I've found that the best results generally don't come from giving a single agent every bit of context possible, and maximum freedom, but from creating discrete agents each with a very narrow purpose that can execute one single part of the system well. Generally with a single Orchestrator Agent, whose role isn't to actually perform any of the tasks but to oversee the system as a whole.
My Agents and Roles
As I mentioned in my previous post I ended up with the following set of Agents defined in my Harness. Each one with a corresponding Role definition used to contain the majority of the definition.
- Orchestrator — Controls the workflow end to end, decides which stage should run next, invokes subagents, validates handoffs, keeps execution moving in the right order, and bails out if one of the subagents fails.
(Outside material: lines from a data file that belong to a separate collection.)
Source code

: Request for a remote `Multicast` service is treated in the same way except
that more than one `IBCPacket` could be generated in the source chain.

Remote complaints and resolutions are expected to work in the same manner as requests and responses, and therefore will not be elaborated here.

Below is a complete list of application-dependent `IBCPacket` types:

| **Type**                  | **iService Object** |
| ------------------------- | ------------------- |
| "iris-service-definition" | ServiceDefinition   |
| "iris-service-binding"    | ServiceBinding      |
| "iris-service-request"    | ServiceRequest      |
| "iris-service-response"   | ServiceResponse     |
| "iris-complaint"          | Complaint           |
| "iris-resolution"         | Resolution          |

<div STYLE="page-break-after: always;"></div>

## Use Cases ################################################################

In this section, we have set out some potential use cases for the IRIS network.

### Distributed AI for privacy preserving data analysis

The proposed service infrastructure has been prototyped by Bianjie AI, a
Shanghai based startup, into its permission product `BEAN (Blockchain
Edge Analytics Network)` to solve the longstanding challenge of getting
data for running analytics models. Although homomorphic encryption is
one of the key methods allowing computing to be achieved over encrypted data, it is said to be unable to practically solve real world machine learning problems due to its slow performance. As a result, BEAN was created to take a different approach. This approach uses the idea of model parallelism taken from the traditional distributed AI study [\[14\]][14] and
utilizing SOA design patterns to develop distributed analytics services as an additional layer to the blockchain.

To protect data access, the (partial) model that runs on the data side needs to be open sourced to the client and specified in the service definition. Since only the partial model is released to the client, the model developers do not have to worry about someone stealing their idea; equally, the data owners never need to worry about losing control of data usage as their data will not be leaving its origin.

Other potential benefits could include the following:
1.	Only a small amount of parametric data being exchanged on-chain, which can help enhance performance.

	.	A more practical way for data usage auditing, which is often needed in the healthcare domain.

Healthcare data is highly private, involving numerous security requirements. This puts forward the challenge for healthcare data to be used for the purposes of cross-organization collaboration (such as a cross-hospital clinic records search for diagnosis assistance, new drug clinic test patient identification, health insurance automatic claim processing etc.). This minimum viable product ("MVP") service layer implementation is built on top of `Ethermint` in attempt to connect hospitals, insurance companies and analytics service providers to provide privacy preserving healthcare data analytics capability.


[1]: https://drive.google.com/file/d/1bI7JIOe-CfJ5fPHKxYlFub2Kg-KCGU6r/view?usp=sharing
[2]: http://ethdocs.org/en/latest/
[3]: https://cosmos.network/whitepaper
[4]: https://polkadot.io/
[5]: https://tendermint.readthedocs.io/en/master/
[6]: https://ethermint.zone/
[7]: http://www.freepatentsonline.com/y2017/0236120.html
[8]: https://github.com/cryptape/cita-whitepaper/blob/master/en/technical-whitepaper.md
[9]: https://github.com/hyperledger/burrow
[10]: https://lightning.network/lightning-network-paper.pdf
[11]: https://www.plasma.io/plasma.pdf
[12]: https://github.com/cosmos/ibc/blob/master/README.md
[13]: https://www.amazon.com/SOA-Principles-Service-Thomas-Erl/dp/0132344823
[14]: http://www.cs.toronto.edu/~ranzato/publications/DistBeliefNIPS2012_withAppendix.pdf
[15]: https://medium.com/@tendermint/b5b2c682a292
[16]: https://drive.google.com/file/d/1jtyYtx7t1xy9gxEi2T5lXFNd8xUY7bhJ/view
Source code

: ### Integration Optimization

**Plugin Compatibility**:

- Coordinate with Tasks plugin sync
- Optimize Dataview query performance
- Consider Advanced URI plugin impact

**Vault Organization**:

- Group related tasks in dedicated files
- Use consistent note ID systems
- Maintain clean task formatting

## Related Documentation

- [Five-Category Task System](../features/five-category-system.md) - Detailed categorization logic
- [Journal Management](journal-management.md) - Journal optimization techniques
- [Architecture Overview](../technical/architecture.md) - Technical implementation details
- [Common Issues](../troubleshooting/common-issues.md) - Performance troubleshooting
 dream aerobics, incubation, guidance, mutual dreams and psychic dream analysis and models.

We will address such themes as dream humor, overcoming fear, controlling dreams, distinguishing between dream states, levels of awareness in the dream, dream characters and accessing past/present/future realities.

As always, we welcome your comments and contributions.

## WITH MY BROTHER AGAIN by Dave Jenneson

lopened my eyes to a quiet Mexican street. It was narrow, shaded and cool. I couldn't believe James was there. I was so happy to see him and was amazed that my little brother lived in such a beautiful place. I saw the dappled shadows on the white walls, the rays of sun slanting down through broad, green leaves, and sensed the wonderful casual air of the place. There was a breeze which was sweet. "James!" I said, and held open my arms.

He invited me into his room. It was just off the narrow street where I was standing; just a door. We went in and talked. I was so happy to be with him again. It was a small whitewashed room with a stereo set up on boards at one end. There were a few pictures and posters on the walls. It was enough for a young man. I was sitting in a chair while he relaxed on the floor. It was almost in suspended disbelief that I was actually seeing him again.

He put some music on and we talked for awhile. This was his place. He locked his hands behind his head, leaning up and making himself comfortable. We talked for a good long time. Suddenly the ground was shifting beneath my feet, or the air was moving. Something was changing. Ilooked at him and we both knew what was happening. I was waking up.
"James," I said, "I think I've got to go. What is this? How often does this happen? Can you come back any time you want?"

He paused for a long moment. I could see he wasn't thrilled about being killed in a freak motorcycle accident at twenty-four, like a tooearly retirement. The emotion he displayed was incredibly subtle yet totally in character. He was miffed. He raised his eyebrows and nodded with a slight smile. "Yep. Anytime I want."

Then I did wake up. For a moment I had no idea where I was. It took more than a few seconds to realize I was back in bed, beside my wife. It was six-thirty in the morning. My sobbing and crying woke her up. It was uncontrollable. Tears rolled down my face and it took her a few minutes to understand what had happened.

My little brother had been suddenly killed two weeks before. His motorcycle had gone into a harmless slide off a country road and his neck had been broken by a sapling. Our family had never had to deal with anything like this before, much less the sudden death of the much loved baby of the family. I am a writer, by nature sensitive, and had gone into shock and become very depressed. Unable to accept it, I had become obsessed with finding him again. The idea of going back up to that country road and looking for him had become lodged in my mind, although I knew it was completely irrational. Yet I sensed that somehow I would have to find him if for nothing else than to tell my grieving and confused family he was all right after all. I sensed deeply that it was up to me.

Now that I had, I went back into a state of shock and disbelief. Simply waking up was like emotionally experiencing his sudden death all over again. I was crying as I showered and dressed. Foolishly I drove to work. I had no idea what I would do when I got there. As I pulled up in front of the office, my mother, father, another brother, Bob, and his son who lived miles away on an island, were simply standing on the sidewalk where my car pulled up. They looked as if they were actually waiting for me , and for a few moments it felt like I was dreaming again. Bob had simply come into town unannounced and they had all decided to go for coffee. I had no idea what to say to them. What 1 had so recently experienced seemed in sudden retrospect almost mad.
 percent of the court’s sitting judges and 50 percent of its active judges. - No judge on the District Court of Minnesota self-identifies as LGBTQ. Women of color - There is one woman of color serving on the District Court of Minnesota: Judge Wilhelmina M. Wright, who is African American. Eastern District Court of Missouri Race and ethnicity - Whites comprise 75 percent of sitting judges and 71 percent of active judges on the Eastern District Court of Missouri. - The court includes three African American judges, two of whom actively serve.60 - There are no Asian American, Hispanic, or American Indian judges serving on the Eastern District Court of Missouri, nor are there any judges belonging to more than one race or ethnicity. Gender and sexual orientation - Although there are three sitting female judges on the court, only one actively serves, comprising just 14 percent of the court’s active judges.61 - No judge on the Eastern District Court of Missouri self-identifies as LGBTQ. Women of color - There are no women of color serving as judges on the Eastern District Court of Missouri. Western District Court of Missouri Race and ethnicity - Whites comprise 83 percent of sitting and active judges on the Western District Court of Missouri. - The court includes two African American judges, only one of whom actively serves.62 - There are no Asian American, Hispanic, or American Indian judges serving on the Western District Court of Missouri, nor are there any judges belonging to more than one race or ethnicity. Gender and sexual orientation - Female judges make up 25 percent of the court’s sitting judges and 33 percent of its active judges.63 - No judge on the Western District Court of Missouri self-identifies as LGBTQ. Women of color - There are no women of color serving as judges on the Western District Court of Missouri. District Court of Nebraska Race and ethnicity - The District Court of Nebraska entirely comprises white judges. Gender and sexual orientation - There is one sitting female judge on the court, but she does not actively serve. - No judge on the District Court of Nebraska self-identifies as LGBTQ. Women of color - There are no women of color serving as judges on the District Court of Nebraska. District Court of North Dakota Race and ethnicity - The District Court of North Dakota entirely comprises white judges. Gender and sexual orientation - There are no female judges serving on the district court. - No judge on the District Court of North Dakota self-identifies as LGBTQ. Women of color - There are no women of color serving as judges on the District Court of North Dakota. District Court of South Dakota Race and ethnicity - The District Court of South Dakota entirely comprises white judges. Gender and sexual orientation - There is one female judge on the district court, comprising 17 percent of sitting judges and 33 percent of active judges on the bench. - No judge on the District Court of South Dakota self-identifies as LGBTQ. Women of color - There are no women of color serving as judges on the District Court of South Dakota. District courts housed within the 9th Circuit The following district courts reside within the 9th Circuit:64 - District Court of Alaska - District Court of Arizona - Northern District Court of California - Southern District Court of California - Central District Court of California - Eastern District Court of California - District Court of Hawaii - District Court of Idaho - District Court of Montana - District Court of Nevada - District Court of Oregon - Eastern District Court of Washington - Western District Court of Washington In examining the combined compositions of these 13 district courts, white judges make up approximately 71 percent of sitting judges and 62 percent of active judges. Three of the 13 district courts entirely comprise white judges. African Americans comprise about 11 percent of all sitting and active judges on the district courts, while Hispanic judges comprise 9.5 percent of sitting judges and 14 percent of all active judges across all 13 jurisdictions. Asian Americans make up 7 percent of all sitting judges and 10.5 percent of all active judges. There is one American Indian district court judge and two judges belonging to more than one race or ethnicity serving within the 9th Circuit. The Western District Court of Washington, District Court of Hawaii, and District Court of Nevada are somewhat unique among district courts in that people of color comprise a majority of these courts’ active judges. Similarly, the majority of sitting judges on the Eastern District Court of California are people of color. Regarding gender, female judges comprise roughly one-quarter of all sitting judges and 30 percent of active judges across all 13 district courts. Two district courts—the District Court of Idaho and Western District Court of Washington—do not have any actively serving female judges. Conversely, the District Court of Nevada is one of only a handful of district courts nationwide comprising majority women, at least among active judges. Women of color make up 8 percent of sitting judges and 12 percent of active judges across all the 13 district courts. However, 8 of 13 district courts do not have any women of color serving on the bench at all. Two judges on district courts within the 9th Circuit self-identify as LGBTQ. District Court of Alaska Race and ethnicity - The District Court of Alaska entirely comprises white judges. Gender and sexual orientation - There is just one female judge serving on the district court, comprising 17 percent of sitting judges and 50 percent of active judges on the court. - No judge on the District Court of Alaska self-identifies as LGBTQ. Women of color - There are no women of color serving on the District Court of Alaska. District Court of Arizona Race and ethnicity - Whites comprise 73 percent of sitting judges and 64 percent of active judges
- PO-Spec — Turns the original idea or request into a clear feature specification with scope, intent, and acceptance criteria.
- Feature Design — Translates the feature requirements into a design direction, interaction model, and structural approach for the features being built.
- Tech Lead — Converts the spec and design into an implementation plan with technical decisions, architecture guidance, and delivery steps.
- Build — Actually does the coding work - it carries out the implementation work by creating or updating the code and assets needed to deliver the feature.
- QA — Reviews the output against the specification and expected behaviour, identifies gaps or defects, and decides whether the work is ready or needs to return to Build.
The Orchestrator agent is responsible for executing the system as a whole, calling each of the subagents at the correct time, in the correct order and validating the output before moving on to the next one. You can see a Sequence Diagram below, showing the order of execution in the system.
Loading diagram…
Artifacts, Inputs and Context
I'm going to focus more on this topic in my next post, but you can see from the diagram above that as each of the subagents executes, it is responsible for producing a specific single output, e.g. the PO-Spec Agent is responsible for taking the Task definition I create and generating a Feature Specification defining what it is the system is going to build. That is all though, the agent doesn't then make any code change or anything else, it just produces that document then stops. That document is then used as an input for the Feature Design Agent to be able to create the Design Note. Both of these documents are then used by the Tech Lead Agent to create a detailed Implementation Plan.
This is what I mean when I talk about discrete agents with narrow responsibility. Each of the agents has a single task, and the outputs of those tasks are used by the subsequent agents for them to complete their own tasks. This means that each agent is provided the exact amount of context it requires to get it's job done.